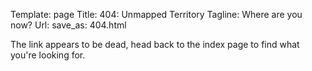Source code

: Template: page
Title: 404: Unmapped Territory
Tagline: Where are you now?
Url:
save_as: 404.html

The link appears to be dead, head back to the index page to find what you're looking for.


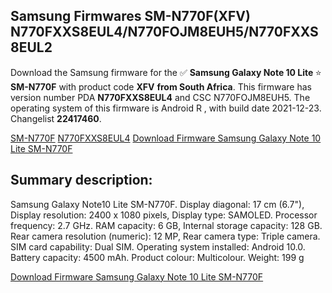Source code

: <h2>Samsung Firmwares SM-N770F(XFV) N770FXXS8EUL4/N770FOJM8EUH5/N770FXXS8EUL2</h2>
Download the Samsung firmware for the ✅ <strong>Samsung Galaxy Note 10 Lite </strong> ⭐ <strong>SM-N770F</strong> with product code <strong>XFV</strong> <strong> from South Africa</strong>. This firmware has version number PDA <strong>N770FXXS8EUL4</strong> and CSC N770FOJM8EUH5. The operating system of this firmware is Android R , with build date 2021-12-23. Changelist <strong>22417460</strong>.

[SM-N770F](https://samfirm.shop/samsung/model/SM-N770F)
[N770FXXS8EUL4](https://samfirm.shop/samsung/pda/N770FXXS8EUL4)
[Download Firmware Samsung Galaxy Note 10 Lite SM-N770F](https://samfirm.shop/samsung/firmware/484875)
<h2>Summary description:</h2>
<p>Samsung Galaxy Note10 Lite SM-N770F. Display diagonal: 17 cm (6.7"), Display resolution: 2400 x 1080 pixels, Display type: SAMOLED. Processor frequency: 2.7 GHz. RAM capacity: 6 GB, Internal storage capacity: 128 GB. Rear camera resolution (numeric): 12 MP, Rear camera type: Triple camera. SIM card capability: Dual SIM. Operating system installed: Android 10.0. Battery capacity: 4500 mAh. Product colour: Multicolour. Weight: 199 g</p>


[Download Firmware Samsung Galaxy Note 10 Lite SM-N770F](https://samfirm.shop/samsung/firmware/484875)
------------------------
Nothing but the lines from the one holding "Download the Samsung" to the end of the entries should be output, each exactly as it appears.

▶ _RESULT_
Download the Samsung firmware for the ✅ <strong>Samsung Galaxy Note 10 Lite </strong> ⭐ <strong>SM-N770F</strong> with product code <strong>XFV</strong> <strong> from South Africa</strong>. This firmware has version number PDA <strong>N770FXXS8EUL4</strong> and CSC N770FOJM8EUH5. The operating system of this firmware is Android R , with build date 2021-12-23. Changelist <strong>22417460</strong>.

[SM-N770F](https://samfirm.shop/samsung/model/SM-N770F)
[N770FXXS8EUL4](https://samfirm.shop/samsung/pda/N770FXXS8EUL4)
[Download Firmware Samsung Galaxy Note 10 Lite SM-N770F](https://samfirm.shop/samsung/firmware/484875)
<h2>Summary description:</h2>
<p>Samsung Galaxy Note10 Lite SM-N770F. Display diagonal: 17 cm (6.7"), Display resolution: 2400 x 1080 pixels, Display type: SAMOLED. Processor frequency: 2.7 GHz. RAM capacity: 6 GB, Internal storage capacity: 128 GB. Rear camera resolution (numeric): 12 MP, Rear camera type: Triple camera. SIM card capability: Dual SIM. Operating system installed: Android 10.0. Battery capacity: 4500 mAh. Product colour: Multicolour. Weight: 199 g</p>


[Download Firmware Samsung Galaxy Note 10 Lite SM-N770F](https://samfirm.shop/samsung/firmware/484875)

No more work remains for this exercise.